● Data extracts:
=== Section Start ===
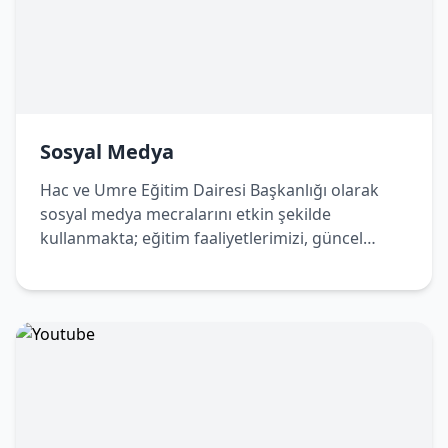
Sosyal Medya
Hac ve Umre Eğitim Dairesi Başkanlığı olarak
sosyal medya mecralarını etkin şekilde
kullanmakta; eğitim faaliyetlerimizi, güncel
duyurularımızı ve bilgilendirici içeriklerimizi
dijital platformlar üzerinden de
vatandaşlarımızla paylaşmaktayız. Bizleri sosyal
medya hesaplarımızdan takip ederek
çalışmalarımızdan haberdar olabilir, Hac ve
Umre yolculuğunuza dair doğru ve güncel
bilgilere kolaylıkla ulaşabilirsiniz.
=== Section End ===
Repeat every record above exactly, but drop the pictures.

● Response to the exercise:
Sosyal Medya
Hac ve Umre Eğitim Dairesi Başkanlığı olarak
sosyal medya mecralarını etkin şekilde
kullanmakta; eğitim faaliyetlerimizi, güncel
duyurularımızı ve bilgilendirici içeriklerimizi
dijital platformlar üzerinden de
vatandaşlarımızla paylaşmaktayız. Bizleri sosyal
medya hesaplarımızdan takip ederek
çalışmalarımızdan haberdar olabilir, Hac ve
Umre yolculuğunuza dair doğru ve güncel
bilgilere kolaylıkla ulaşabilirsiniz.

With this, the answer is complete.